**** Data section ****
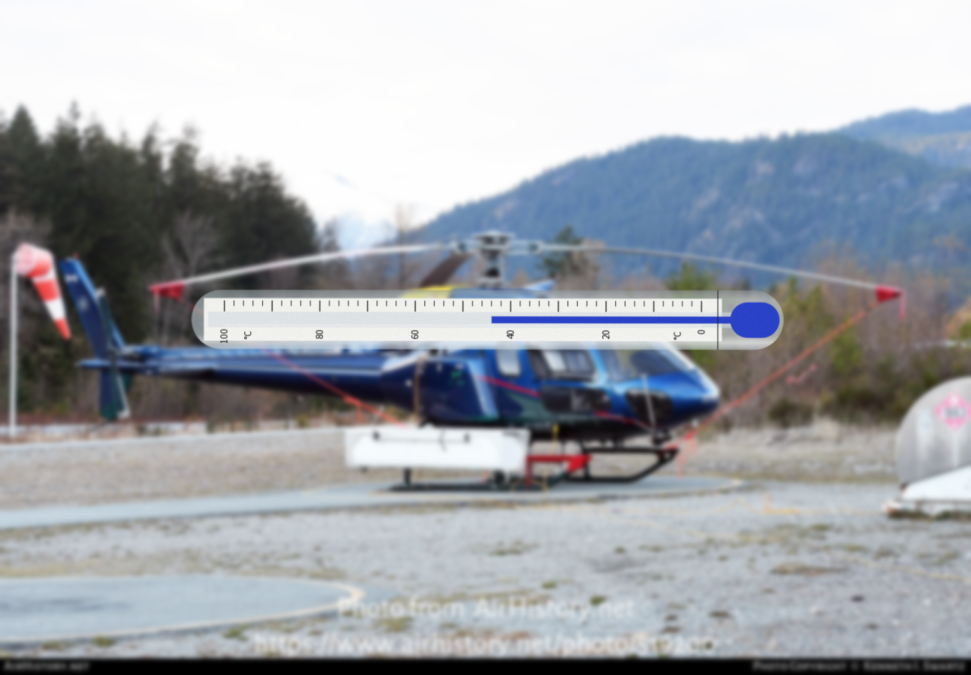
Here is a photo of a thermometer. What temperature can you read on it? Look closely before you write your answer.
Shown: 44 °C
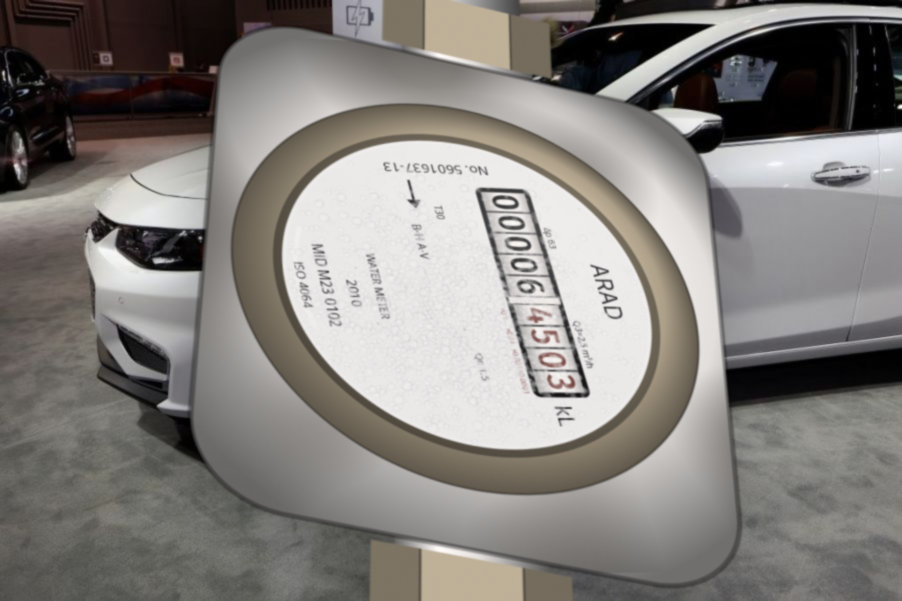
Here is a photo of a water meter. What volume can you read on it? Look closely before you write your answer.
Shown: 6.4503 kL
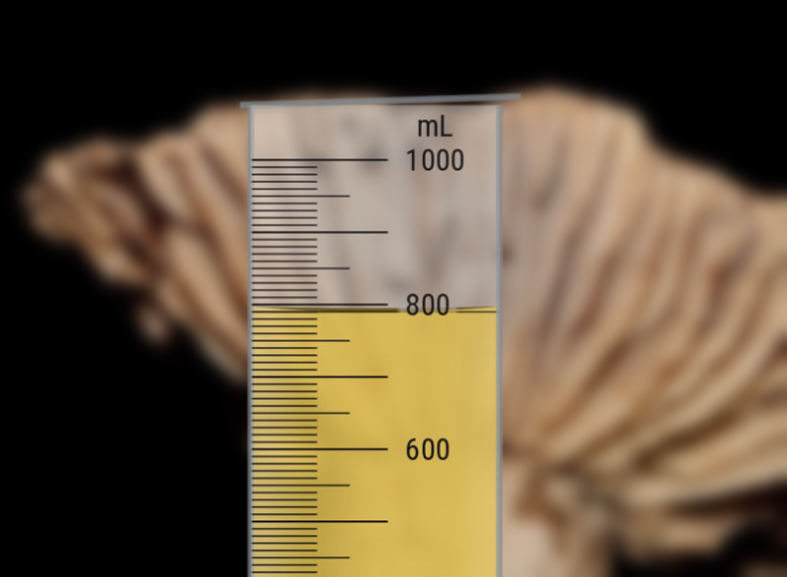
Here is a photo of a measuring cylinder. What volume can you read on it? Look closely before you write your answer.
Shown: 790 mL
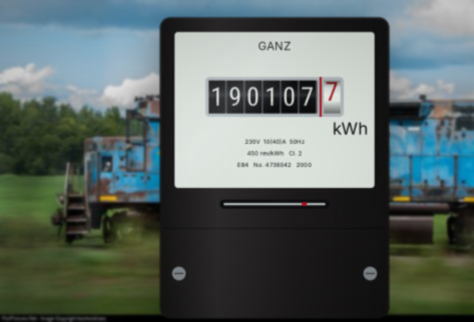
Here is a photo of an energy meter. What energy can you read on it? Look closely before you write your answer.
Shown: 190107.7 kWh
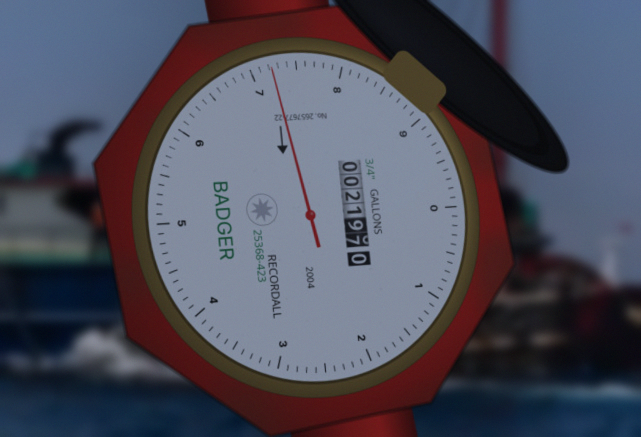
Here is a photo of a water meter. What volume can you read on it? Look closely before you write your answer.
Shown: 21967.2 gal
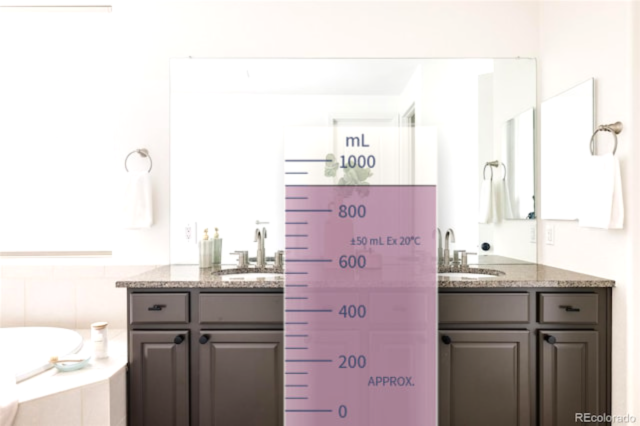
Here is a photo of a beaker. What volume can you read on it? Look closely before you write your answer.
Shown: 900 mL
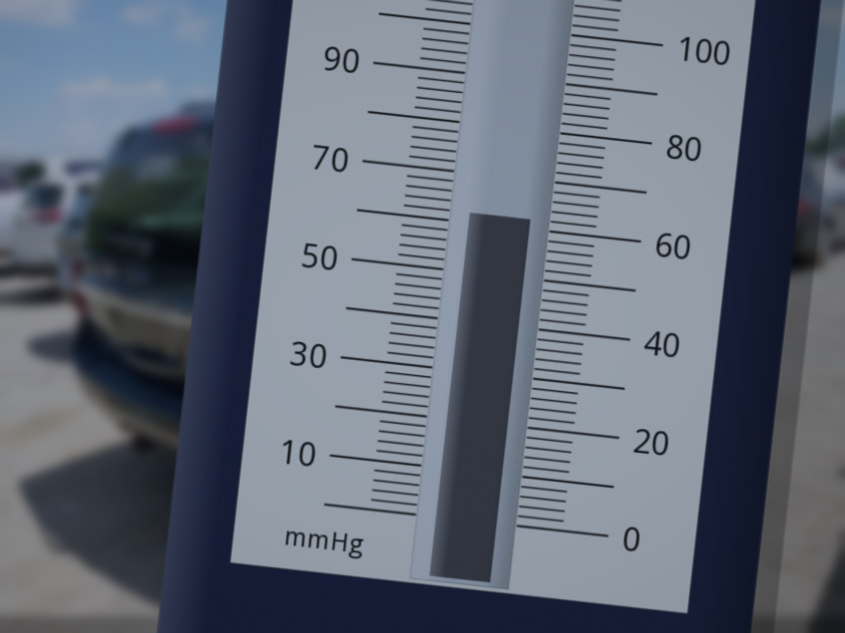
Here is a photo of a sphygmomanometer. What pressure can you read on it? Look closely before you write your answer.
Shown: 62 mmHg
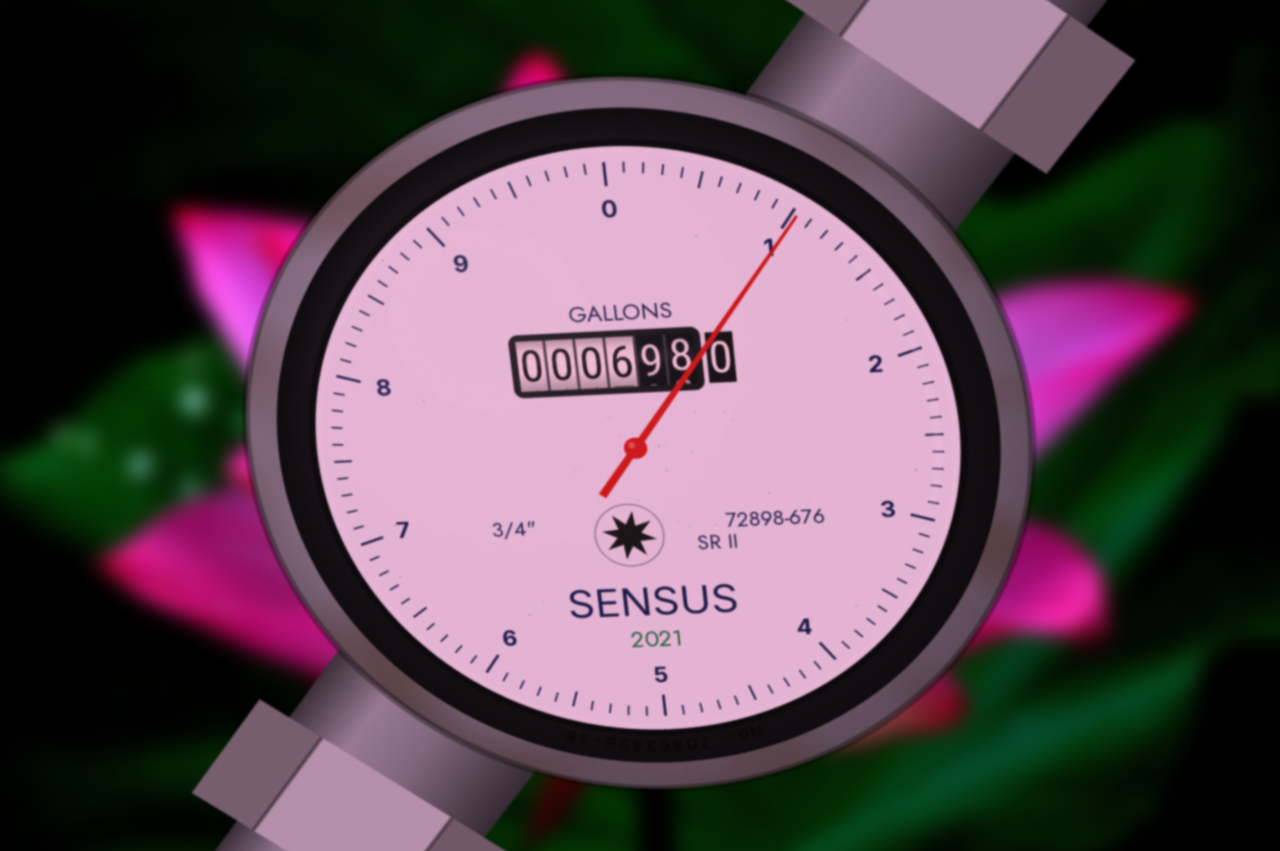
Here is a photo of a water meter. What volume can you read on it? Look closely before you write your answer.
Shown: 6981.0 gal
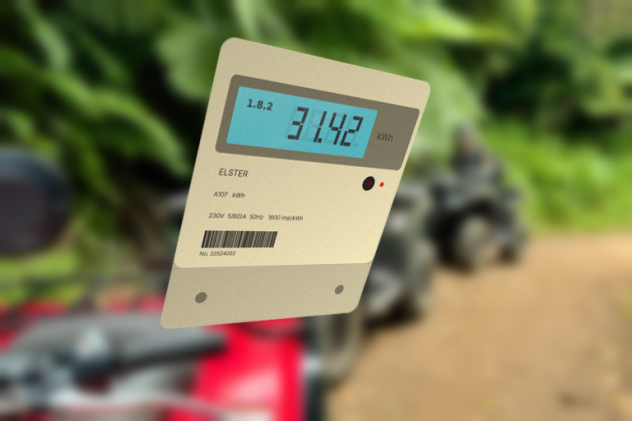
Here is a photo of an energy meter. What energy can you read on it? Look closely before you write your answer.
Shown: 31.42 kWh
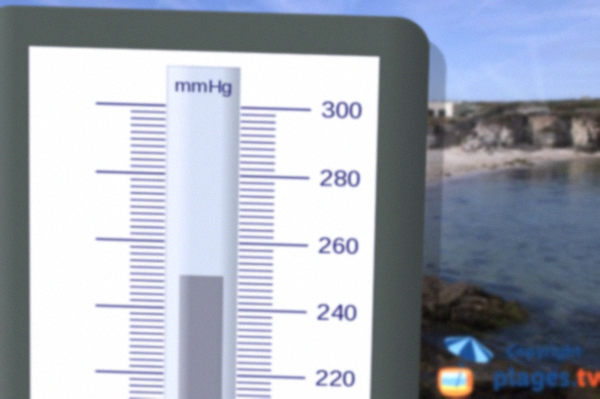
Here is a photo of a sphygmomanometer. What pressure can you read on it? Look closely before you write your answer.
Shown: 250 mmHg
****
> **Exercise objective**: Retype all ten records above word for word, leaving out the pictures.

> **Solution below**:
Here is a photo of a thermometer. What temperature can you read on it? Look closely before you write your answer.
Shown: 44 °C
Here is a photo of a water meter. What volume can you read on it? Look closely before you write your answer.
Shown: 6.4503 kL
Here is a photo of a measuring cylinder. What volume can you read on it? Look closely before you write your answer.
Shown: 790 mL
Here is a photo of an energy meter. What energy can you read on it? Look closely before you write your answer.
Shown: 190107.7 kWh
Here is a photo of a water meter. What volume can you read on it? Look closely before you write your answer.
Shown: 21967.2 gal
Here is a photo of a beaker. What volume can you read on it? Look closely before you write your answer.
Shown: 900 mL
Here is a photo of a sphygmomanometer. What pressure can you read on it? Look closely before you write your answer.
Shown: 62 mmHg
Here is a photo of a water meter. What volume can you read on it? Look closely before you write your answer.
Shown: 6981.0 gal
Here is a photo of an energy meter. What energy can you read on it? Look closely before you write your answer.
Shown: 31.42 kWh
Here is a photo of a sphygmomanometer. What pressure can you read on it? Look closely before you write your answer.
Shown: 250 mmHg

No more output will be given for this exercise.